İstanbul’dan gelen haberlere bakılacak olursa Murat Bey orada mükemmel bir hayat geçiriyormuş. Kendisine on bin kuruş cebi hümayundan ve yedi bin kuruş da hazine-i maliyeden maaş tahsis edilmiştir. O, İstanbul’a menfadaki arkadaşlarımızı kurtarmak için gitmişti. Halbuki ceplerini doldurmak için gitmiş oluyor. Menfada sürünenlerle meşgul olduğu yoktur.
Bundan bir ay evvel gelen haberlerde aff-ı umuminin ilan edileceği ve Taşkışla’da mahpus olan arkadaşların serbest bırakılacağı bildirilmişti. Murat Bey’in para aldığı teeyyüt ettiği halde Taşkışla’dakilerin serbest bırakılması şeyle dursun, onlara daha bir çok arkadaşlar ittifak etmeğe mecbur edildiler.

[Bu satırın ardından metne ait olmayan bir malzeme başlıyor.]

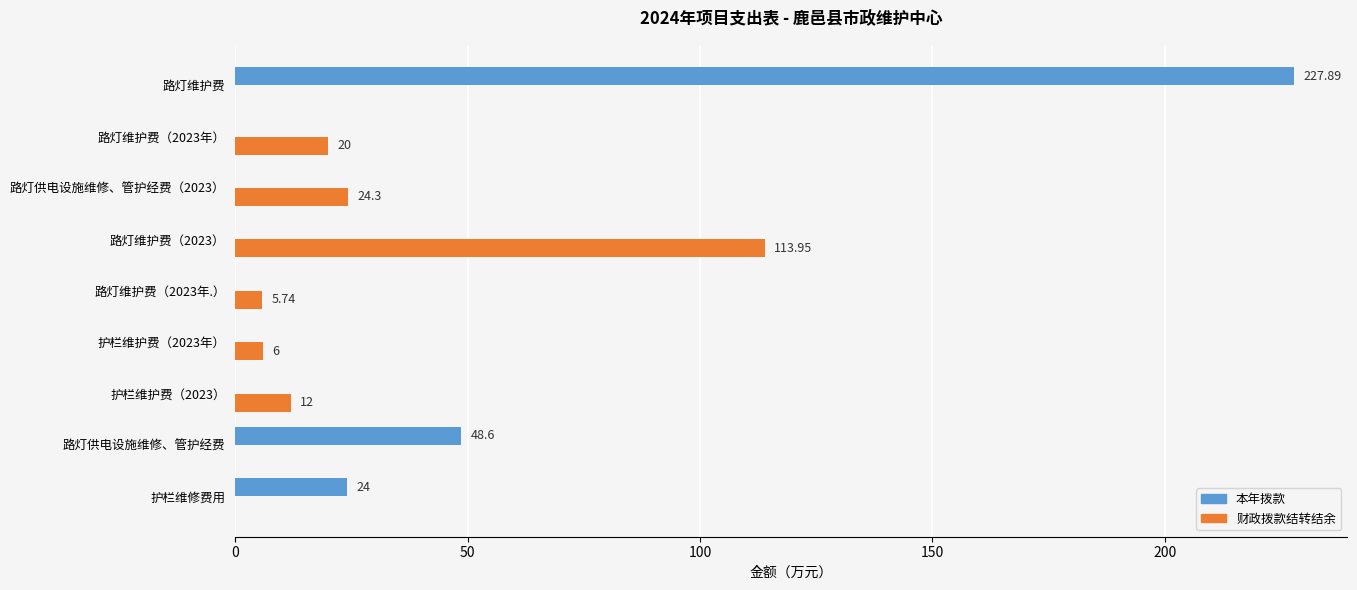

Which category has the highest value across all series?

路灯维护费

Abdülhamid 1896’da Ermenilerin ihtilali ve 1897 de Yunan Muharebesi ile meşgul olmakla beraber memleket dahilinde ve haricinde uğraşan Genç Türkleri tazyik etmeğe de vakit bulabiliyordu. Onlara karşı müsaadekarane hareket etmeği hatırına bile getirmiyordu.